JPMorgan to let investor groups nominate directors, disclose pay clawbacks

JPMorgan Chase & Co said on Monday its board will consider a bylaw amendment to make it easier for small groups of investors access to nomination of candidates for the New York bank's board of directors.

The bank also said in a filing on Monday that it would make a public disclosure any time it retrieves compensation from any member of the company's operating committee.

JPMorgan has, in recent years, faced complaints from shareholders about the bank's executive compensation disclosures.

The move came just hours before fast-food leader McDonald's Corp announced that its board had amended the company bylaws to provide shareholders with new rights of access to the board of directors.

In a filing with the Securities Exchange Commission (SEC), JPMorgan said its board has told the management to prepare an amendment to grant groups of up to 20 shareholders the right to nominate their own candidates, or ''proxy access'', a change several companies have accepted.

The amended bylaws would, however, require shareholders to have owned at least 3 per cent of the company for three years, a common threshold and an approach the board requested.
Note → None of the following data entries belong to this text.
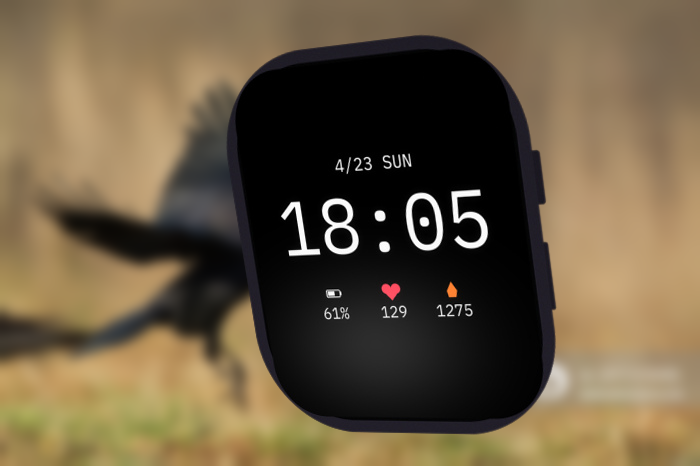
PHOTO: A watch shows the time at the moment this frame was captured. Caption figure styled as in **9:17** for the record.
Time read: **18:05**
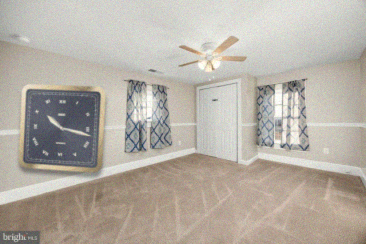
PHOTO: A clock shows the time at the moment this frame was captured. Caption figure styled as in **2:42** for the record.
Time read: **10:17**
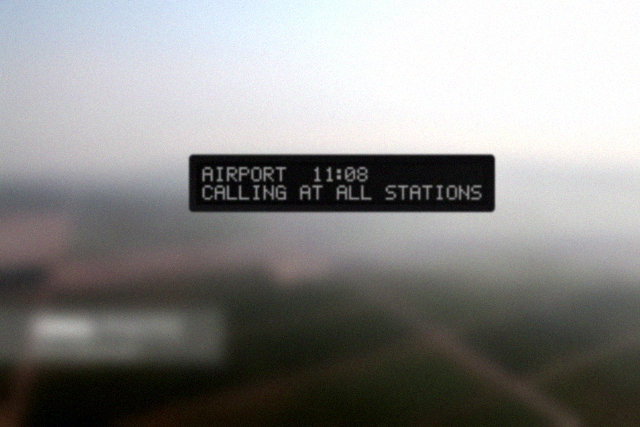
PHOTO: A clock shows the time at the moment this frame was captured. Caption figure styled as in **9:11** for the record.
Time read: **11:08**
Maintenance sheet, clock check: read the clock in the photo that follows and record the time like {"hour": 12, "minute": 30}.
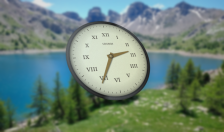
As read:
{"hour": 2, "minute": 35}
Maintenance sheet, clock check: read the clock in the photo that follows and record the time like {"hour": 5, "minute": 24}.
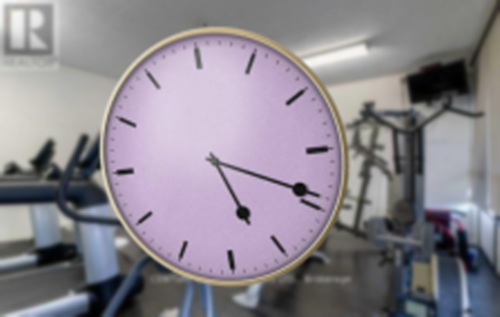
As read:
{"hour": 5, "minute": 19}
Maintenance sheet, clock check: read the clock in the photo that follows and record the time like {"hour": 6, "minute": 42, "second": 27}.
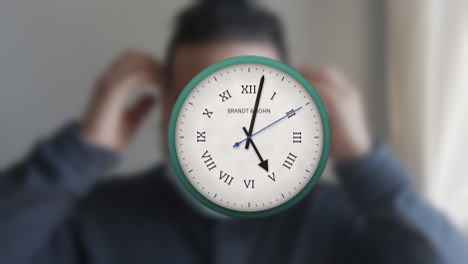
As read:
{"hour": 5, "minute": 2, "second": 10}
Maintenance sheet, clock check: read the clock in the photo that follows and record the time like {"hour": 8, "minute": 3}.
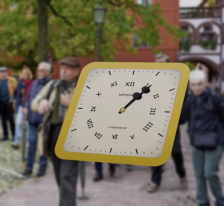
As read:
{"hour": 1, "minute": 6}
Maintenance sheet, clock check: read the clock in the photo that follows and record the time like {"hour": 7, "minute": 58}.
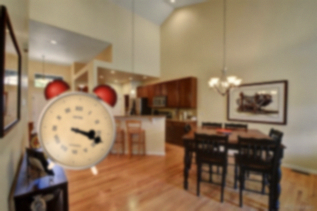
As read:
{"hour": 3, "minute": 18}
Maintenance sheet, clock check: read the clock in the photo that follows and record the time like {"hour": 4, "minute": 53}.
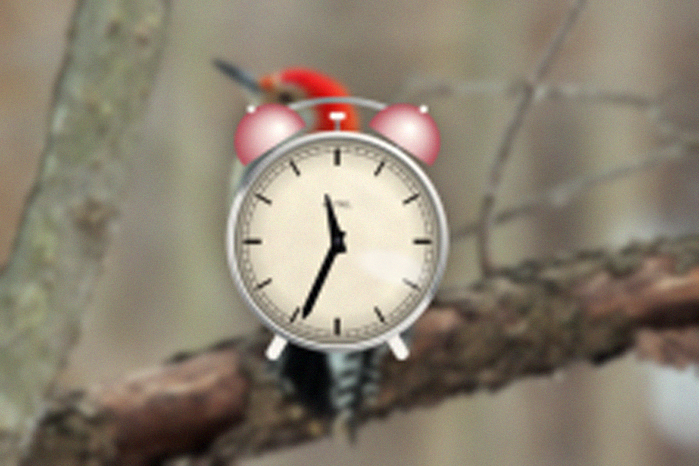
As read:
{"hour": 11, "minute": 34}
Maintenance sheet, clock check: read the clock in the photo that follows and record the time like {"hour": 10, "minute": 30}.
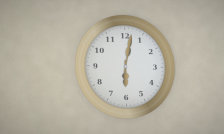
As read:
{"hour": 6, "minute": 2}
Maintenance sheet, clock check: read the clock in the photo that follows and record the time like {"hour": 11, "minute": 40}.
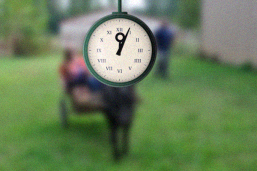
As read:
{"hour": 12, "minute": 4}
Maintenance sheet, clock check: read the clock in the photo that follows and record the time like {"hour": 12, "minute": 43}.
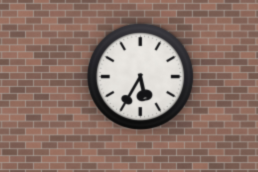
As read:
{"hour": 5, "minute": 35}
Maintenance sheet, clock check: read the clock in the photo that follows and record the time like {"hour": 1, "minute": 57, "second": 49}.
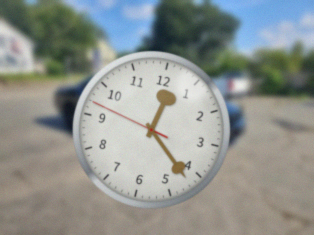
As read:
{"hour": 12, "minute": 21, "second": 47}
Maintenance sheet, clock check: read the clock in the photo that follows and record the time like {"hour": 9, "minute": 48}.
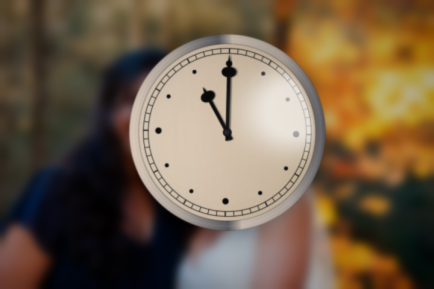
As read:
{"hour": 11, "minute": 0}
JPMorgan Chase, which had initially resisted pressures to improve disclosures, has now bowed to shareholders demand to disclose more information when it claws back money from top executives.

Earlier this year, the bank had rejected a proposal calling for more information about clawbacks, although the proposal won support from 44 per cent of the bank's voting shareholders.

Since then, the Securities and Exchange Commission approved a rule requiring public companies to disclose clawbacks under certain conditions, though the rule is narrower than the one JPMorgan announced for itself on Monday.

The issue of clawbacks came to the forefront after JPMorgan took back payments it had previously given to executives connected to the so-called London Whale incident, in which traders from the bank's chief investment office lost nearly $6 billion.